* WORK REQUIRED: Consider the data that follows and state how many lines contain the string "jadi", using the number alone.
╭──
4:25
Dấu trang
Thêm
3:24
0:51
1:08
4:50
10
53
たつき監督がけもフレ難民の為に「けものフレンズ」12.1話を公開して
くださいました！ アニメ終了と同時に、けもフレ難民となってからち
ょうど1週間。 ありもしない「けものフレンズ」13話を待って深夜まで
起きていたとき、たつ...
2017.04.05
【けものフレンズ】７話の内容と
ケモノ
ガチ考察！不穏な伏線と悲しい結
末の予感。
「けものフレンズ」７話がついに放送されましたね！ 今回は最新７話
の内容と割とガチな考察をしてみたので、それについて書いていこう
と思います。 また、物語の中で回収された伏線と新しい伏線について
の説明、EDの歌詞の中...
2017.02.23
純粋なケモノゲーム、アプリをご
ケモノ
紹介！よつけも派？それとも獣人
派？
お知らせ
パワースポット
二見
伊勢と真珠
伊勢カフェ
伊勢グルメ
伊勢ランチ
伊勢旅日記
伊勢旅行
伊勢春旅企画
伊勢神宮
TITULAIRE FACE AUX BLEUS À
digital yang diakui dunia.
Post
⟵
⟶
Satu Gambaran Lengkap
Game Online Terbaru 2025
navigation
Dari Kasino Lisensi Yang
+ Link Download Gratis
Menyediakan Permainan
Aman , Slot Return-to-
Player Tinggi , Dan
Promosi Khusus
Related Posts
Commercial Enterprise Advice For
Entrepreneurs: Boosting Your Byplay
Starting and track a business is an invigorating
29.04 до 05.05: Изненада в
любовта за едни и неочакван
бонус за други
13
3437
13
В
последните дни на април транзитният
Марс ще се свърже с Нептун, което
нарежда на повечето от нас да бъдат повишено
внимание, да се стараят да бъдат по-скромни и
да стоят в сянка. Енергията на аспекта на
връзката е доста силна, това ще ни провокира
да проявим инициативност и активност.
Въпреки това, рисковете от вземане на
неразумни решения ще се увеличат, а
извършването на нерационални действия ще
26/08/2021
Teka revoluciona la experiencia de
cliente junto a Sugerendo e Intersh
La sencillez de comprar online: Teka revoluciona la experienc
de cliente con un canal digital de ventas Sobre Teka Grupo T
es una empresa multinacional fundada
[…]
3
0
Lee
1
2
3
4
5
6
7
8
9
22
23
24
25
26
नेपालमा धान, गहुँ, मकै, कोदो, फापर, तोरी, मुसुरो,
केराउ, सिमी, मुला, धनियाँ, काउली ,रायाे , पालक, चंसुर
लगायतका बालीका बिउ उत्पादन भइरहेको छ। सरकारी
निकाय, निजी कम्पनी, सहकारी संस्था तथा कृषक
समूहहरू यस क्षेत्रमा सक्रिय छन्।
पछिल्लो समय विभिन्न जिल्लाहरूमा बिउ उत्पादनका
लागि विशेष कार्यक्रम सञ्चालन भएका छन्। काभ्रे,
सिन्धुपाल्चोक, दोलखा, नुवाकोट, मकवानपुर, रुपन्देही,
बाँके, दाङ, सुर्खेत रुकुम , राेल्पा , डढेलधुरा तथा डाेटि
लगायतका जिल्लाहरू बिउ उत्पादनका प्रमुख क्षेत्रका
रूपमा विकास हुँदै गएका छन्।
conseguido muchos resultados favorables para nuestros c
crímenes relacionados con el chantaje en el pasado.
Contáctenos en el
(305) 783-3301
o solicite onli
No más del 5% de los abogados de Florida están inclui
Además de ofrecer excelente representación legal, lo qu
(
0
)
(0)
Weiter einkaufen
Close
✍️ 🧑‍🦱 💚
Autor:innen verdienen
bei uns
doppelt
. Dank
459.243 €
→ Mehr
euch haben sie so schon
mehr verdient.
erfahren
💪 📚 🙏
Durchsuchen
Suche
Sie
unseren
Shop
╰──
╭──
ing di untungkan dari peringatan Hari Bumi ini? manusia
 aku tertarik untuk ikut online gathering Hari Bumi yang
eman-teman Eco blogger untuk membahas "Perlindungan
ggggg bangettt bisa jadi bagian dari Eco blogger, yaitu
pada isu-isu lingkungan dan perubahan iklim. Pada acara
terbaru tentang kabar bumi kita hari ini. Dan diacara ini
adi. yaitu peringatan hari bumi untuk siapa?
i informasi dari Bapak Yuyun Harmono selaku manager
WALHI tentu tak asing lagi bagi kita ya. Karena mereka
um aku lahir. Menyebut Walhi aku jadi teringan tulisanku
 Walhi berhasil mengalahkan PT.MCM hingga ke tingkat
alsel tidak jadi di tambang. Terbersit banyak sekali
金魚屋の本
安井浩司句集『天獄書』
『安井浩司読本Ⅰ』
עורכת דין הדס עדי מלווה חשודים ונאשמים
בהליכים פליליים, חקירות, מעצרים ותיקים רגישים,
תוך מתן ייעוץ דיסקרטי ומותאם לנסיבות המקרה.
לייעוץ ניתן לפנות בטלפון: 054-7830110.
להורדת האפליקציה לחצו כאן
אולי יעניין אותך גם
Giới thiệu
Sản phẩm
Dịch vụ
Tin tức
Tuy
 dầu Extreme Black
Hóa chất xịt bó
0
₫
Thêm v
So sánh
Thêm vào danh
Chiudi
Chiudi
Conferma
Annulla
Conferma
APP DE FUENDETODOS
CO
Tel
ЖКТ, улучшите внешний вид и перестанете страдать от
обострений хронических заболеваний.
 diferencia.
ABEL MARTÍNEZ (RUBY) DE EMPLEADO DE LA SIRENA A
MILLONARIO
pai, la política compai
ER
╰──
╭──
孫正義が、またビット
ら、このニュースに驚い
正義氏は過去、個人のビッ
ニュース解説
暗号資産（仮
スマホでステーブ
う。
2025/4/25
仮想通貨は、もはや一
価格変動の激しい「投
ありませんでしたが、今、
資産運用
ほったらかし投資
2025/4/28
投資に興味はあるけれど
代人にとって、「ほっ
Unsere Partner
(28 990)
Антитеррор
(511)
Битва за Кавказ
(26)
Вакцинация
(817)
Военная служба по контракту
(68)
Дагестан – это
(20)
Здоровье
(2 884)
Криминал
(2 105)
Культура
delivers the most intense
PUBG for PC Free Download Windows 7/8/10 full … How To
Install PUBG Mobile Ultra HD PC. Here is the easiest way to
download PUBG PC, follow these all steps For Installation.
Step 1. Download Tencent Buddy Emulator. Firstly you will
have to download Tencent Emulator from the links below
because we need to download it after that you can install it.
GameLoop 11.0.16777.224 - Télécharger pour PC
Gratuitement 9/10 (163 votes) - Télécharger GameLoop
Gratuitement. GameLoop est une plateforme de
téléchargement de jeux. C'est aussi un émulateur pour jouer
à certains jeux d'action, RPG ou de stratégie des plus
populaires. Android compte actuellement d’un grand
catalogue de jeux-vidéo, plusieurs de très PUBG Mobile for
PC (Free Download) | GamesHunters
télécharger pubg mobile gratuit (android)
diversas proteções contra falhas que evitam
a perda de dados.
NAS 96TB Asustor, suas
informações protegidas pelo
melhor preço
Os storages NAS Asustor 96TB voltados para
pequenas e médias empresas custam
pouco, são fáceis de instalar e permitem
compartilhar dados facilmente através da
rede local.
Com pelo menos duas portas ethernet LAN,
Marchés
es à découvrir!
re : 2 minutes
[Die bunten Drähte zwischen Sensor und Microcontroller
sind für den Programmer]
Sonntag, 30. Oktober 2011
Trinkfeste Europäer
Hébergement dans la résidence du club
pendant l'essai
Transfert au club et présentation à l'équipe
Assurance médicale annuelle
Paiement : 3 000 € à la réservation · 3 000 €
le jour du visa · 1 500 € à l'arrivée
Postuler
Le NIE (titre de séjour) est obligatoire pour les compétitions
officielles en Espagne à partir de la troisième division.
╰──
* SOLUTION TO THE EXERCISE: 3